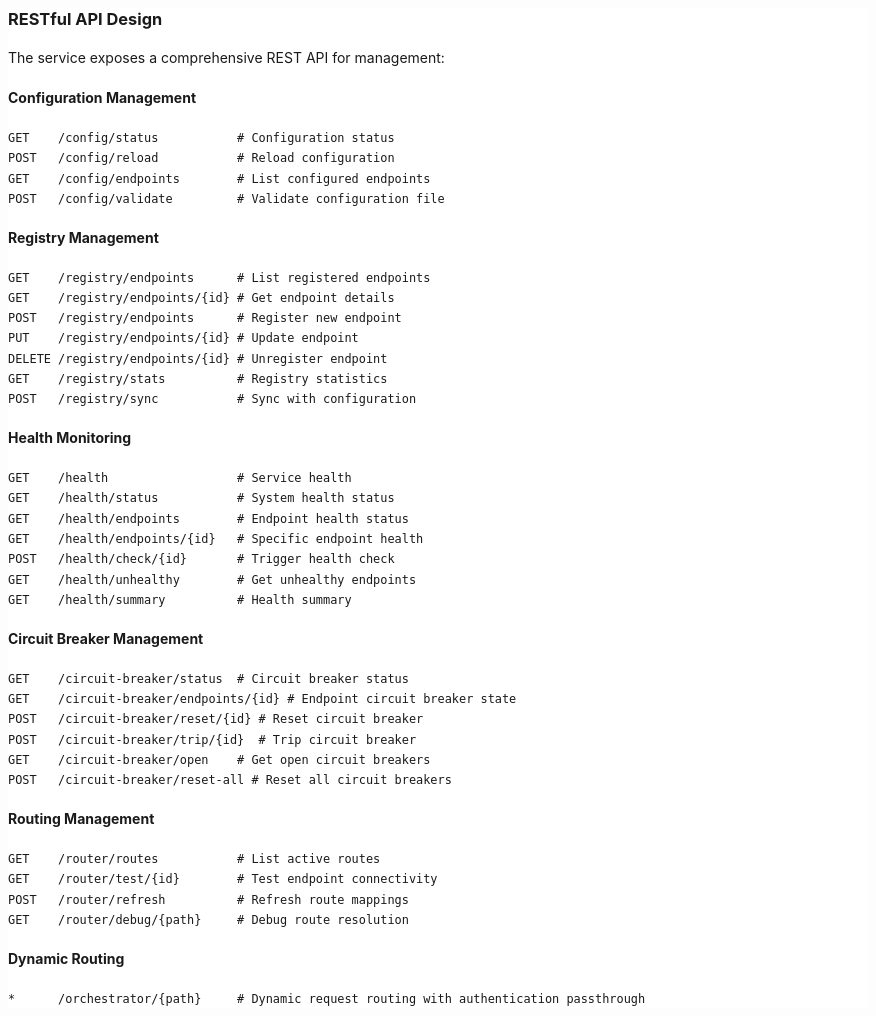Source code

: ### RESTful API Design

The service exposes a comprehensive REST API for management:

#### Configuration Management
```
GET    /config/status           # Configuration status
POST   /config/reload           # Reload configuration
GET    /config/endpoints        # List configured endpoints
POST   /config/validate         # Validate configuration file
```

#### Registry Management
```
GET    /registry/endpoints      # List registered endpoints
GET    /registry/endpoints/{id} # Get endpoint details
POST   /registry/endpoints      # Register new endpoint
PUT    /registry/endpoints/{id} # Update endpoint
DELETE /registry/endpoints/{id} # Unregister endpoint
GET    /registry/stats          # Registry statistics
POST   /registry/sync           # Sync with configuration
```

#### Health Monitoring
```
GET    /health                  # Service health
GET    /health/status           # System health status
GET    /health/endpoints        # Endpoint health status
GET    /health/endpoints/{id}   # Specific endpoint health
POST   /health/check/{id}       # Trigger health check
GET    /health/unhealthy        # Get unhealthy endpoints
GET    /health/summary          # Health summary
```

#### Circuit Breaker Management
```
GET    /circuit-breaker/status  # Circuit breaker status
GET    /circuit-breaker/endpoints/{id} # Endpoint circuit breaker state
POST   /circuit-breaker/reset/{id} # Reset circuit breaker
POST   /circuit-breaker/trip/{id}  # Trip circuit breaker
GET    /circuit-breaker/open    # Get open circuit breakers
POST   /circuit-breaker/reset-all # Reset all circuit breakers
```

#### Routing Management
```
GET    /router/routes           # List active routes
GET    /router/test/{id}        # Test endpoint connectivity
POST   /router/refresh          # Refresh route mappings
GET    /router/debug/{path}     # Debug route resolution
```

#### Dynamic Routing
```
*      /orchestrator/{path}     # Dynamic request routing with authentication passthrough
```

■ **ASSIGNMENT**:
What is needed is a single number: how many lines of the data contain the word "breakers".

■ **SOLUTION FOR THIS EXERCISE**:
2